- Associated Press - Wednesday, October 26, 2016

INDIANAPOLIS (AP) - The crimes of H.H. Holmes are the stuff of horror movies: A handsome young doctor lures young women to his hotel with promises of work or love, but the hotel is a warren of death, filled with gas chambers, trap doors and chutes that led to subterranean dissection table and crematorium. All this is set against the dramatic backdrop of the “White City” constructed for the 1895 Chicago World’s Fair.

In all, Holmes - born Herman Webster Mudgett - is believed to have murdered as many as 200 people from 1886 until his capture in 1894. The exact number is unknown. And while he is best known for his so-called “Murder Castle” in Chicago, Holmes left his mark on Indianapolis.

When authorities got wise to Holmes, he fled, staying briefly in Irvington, then a quiet suburb of Indianapolis that then was home to Butler University. The neighborhood has played host to several grisly events and takes a certain pride in its spooky history. The home built on the site where Holmes murdered Howard Pitezel, the young son of a co-conspirator, is featured on ghost walks and books about supposed neighborhood hauntings.

Hotel Holmes is a new haunted house, organized by the Bindy Agency and brought to life by Imagination Emporium, University of Indianapolis’ experience design student agency. It imagines if Holmes also created a killer hotel in Irvington. That scenario is not so far-fetched as it may sound: Holmes began, though never completed, a second hotel in Fort Worth, Texas. And in 1894, the university offered proximity to young women, who were so often Holmes’ prey.
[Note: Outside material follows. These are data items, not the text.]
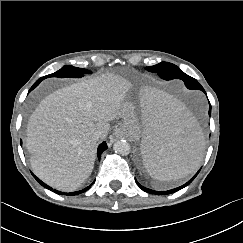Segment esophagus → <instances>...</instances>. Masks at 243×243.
<instances>
[{"label": "esophagus", "mask_w": 243, "mask_h": 243, "mask_svg": "<svg viewBox=\"0 0 243 243\" xmlns=\"http://www.w3.org/2000/svg\"><path fill=\"white\" fill-rule=\"evenodd\" d=\"M114 136L119 139L124 138L126 136L125 129L122 128L117 129L114 133Z\"/></svg>", "instance_id": "34e87169"}]
</instances>
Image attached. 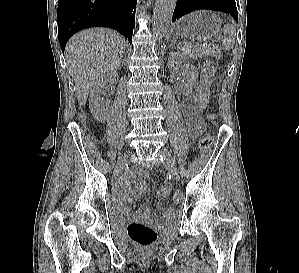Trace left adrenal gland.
Masks as SVG:
<instances>
[{
  "instance_id": "1",
  "label": "left adrenal gland",
  "mask_w": 299,
  "mask_h": 273,
  "mask_svg": "<svg viewBox=\"0 0 299 273\" xmlns=\"http://www.w3.org/2000/svg\"><path fill=\"white\" fill-rule=\"evenodd\" d=\"M175 44H176V41H175V39H173V40H172L171 47L174 48V47H175Z\"/></svg>"
}]
</instances>
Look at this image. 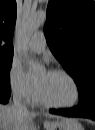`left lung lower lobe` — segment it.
Masks as SVG:
<instances>
[{"label": "left lung lower lobe", "mask_w": 95, "mask_h": 130, "mask_svg": "<svg viewBox=\"0 0 95 130\" xmlns=\"http://www.w3.org/2000/svg\"><path fill=\"white\" fill-rule=\"evenodd\" d=\"M50 112L67 117H82L95 120V85L79 96V104L76 108L65 110L52 109Z\"/></svg>", "instance_id": "0a47b994"}]
</instances>
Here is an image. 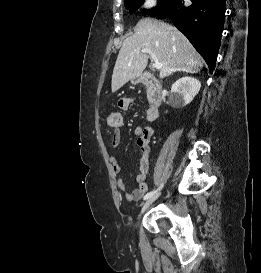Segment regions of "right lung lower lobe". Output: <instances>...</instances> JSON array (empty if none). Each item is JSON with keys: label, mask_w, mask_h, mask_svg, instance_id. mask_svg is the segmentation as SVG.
Listing matches in <instances>:
<instances>
[{"label": "right lung lower lobe", "mask_w": 261, "mask_h": 273, "mask_svg": "<svg viewBox=\"0 0 261 273\" xmlns=\"http://www.w3.org/2000/svg\"><path fill=\"white\" fill-rule=\"evenodd\" d=\"M225 0H173L154 14L157 19L170 18L206 61L210 72L215 68L225 19Z\"/></svg>", "instance_id": "98d812e1"}]
</instances>
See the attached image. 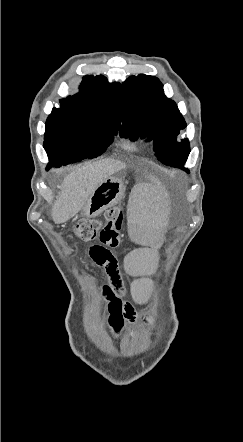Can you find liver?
I'll use <instances>...</instances> for the list:
<instances>
[{"instance_id":"liver-1","label":"liver","mask_w":243,"mask_h":442,"mask_svg":"<svg viewBox=\"0 0 243 442\" xmlns=\"http://www.w3.org/2000/svg\"><path fill=\"white\" fill-rule=\"evenodd\" d=\"M126 164L115 159L88 162L67 175L52 207L54 223L62 224L74 217L108 177L124 169Z\"/></svg>"}]
</instances>
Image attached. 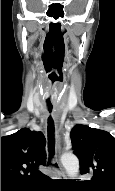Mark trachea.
I'll list each match as a JSON object with an SVG mask.
<instances>
[{"label": "trachea", "instance_id": "trachea-1", "mask_svg": "<svg viewBox=\"0 0 115 191\" xmlns=\"http://www.w3.org/2000/svg\"><path fill=\"white\" fill-rule=\"evenodd\" d=\"M51 112V110H50ZM54 122L52 117L50 116L48 119V150H49V163L50 160L53 158L55 153V138H54Z\"/></svg>", "mask_w": 115, "mask_h": 191}]
</instances>
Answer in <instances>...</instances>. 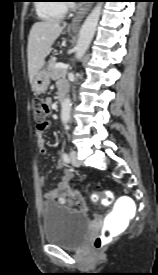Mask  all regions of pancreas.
<instances>
[{
  "label": "pancreas",
  "instance_id": "1",
  "mask_svg": "<svg viewBox=\"0 0 158 275\" xmlns=\"http://www.w3.org/2000/svg\"><path fill=\"white\" fill-rule=\"evenodd\" d=\"M56 64V58H51L47 67L49 77L54 80L65 77L67 74V69L56 68Z\"/></svg>",
  "mask_w": 158,
  "mask_h": 275
}]
</instances>
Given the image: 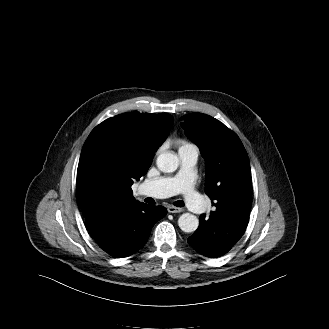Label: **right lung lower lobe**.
I'll use <instances>...</instances> for the list:
<instances>
[{"mask_svg":"<svg viewBox=\"0 0 329 329\" xmlns=\"http://www.w3.org/2000/svg\"><path fill=\"white\" fill-rule=\"evenodd\" d=\"M167 214L163 206L138 201L104 206L85 216L97 244L113 257L132 255L147 242L153 225Z\"/></svg>","mask_w":329,"mask_h":329,"instance_id":"98d812e1","label":"right lung lower lobe"}]
</instances>
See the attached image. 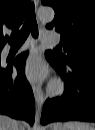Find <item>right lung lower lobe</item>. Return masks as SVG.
Masks as SVG:
<instances>
[{"mask_svg": "<svg viewBox=\"0 0 95 130\" xmlns=\"http://www.w3.org/2000/svg\"><path fill=\"white\" fill-rule=\"evenodd\" d=\"M27 53H23L15 60V67L19 74L12 79V66H0V113L16 119H24L30 124L34 121V96L23 71Z\"/></svg>", "mask_w": 95, "mask_h": 130, "instance_id": "1", "label": "right lung lower lobe"}]
</instances>
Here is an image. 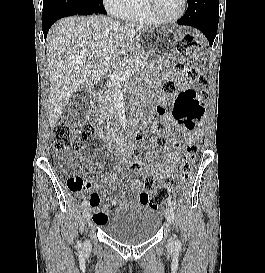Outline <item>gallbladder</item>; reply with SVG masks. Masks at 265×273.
Listing matches in <instances>:
<instances>
[{
  "label": "gallbladder",
  "instance_id": "gallbladder-1",
  "mask_svg": "<svg viewBox=\"0 0 265 273\" xmlns=\"http://www.w3.org/2000/svg\"><path fill=\"white\" fill-rule=\"evenodd\" d=\"M91 95L88 89H80L73 94L63 112V118L69 123L77 122L84 117L89 108Z\"/></svg>",
  "mask_w": 265,
  "mask_h": 273
}]
</instances>
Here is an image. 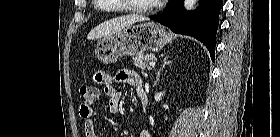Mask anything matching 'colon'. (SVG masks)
<instances>
[{"label":"colon","mask_w":280,"mask_h":137,"mask_svg":"<svg viewBox=\"0 0 280 137\" xmlns=\"http://www.w3.org/2000/svg\"><path fill=\"white\" fill-rule=\"evenodd\" d=\"M79 94L82 100L88 104L94 103L99 97V91L93 85H82Z\"/></svg>","instance_id":"colon-1"}]
</instances>
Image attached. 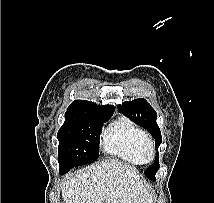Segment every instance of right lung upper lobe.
<instances>
[{"label": "right lung upper lobe", "mask_w": 214, "mask_h": 203, "mask_svg": "<svg viewBox=\"0 0 214 203\" xmlns=\"http://www.w3.org/2000/svg\"><path fill=\"white\" fill-rule=\"evenodd\" d=\"M70 110H89L101 115H112L114 112L113 105L98 106L94 102L75 100L68 107Z\"/></svg>", "instance_id": "1"}]
</instances>
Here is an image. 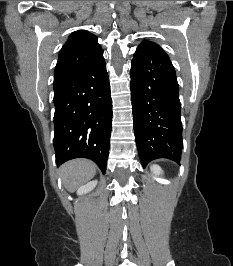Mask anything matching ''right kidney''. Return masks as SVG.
<instances>
[{
    "mask_svg": "<svg viewBox=\"0 0 233 266\" xmlns=\"http://www.w3.org/2000/svg\"><path fill=\"white\" fill-rule=\"evenodd\" d=\"M96 185H97V181L96 180L95 181H90L87 184L81 186L78 189L77 194L78 195L86 194V193L92 191L95 188Z\"/></svg>",
    "mask_w": 233,
    "mask_h": 266,
    "instance_id": "obj_1",
    "label": "right kidney"
}]
</instances>
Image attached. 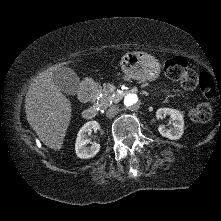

“There are a lot of unknowns about what he was exactly doing in (the house he rented in Irvington), because we don’t really know. What if he had been constructing another secondary location?” said Piper Voge, co-owner of the Bindy Agency.

The haunted house is presented as part of the Historic Irvington Halloween Festival, the largest Halloween fest in the U.S. “We wanted to do something that felt true to the feel of Irvington,” Voge said. “Irvington is very proud of their history and lore, and we wanted to do something that fit into that.”

While Holmes has gained prominence in recent years with the best-selling book “Devil in the White City” by Erik Larson, soon to be a movie starring Leonardo DiCaprio, you don’t have to be an expert in 19th-century serial killers to attend the haunt. In the queue, a documentary will outline the true crimes of the doctor, as well as setting up the fictional premise of the house.

“There will be some fun reaching out to people who know the history, but we also want it to be accessible for people who don’t,” Voge said.

The walk-through style haunt will be held at Playground Productions, a recording and rehearsal space in Irvington. But visitors will feel like they’re stepping into the lobby of a period hotel - and into the deadly rooms within.

A great deal of research went into the design of the house, much of it conducted by Voge herself. It started with a good old-fashioned Google search, but soon evolved into peeking in the archives of The Indianapolis News and Chicago newspapers from the time. That revealed a treasure trove of information, including a sketch of the hotel that was home to so many deaths.

Visitors will find themselves in a hall of doors that open to nowhere, just like the dead-end corridors where Holmes would brick up his still-living victims. They will wander through a laboratory, where the physician and pharmacist conducted experiments, and peek into a study filled with mementos of his victims.

Voge describes the house as “more ‘American Horror Story” and less “Texas Chainsaw Massacre.’” In fact, if you’ve seen “American Horror Story: Hotel,” some elements of Holmes’ story might look familiar. The character of James March, played by Evan Peters, was directly inspired by Holmes. Expect much more psychological horror, and fewer people jumping out and yelling, “boo!”

The house acknowledges the real-life horrors committed by Holmes in Irvington. In a now-demolished house in the 5800 block of Julian Avenue, Holmes murdered Howard, the young son of his accomplice. The child’s body was burned in the stove and his remains were buried in the yard.

You won’t see a depiction of that murder in the house, but Howard will be remembered in a way we won’t spoil. “We do deal with the fact that there’s this child crime and this sense of fear, but we steer away from doing anything tasteless or offensive visually,” said Raphael Hendrix, co-owner of the Bindy Agency.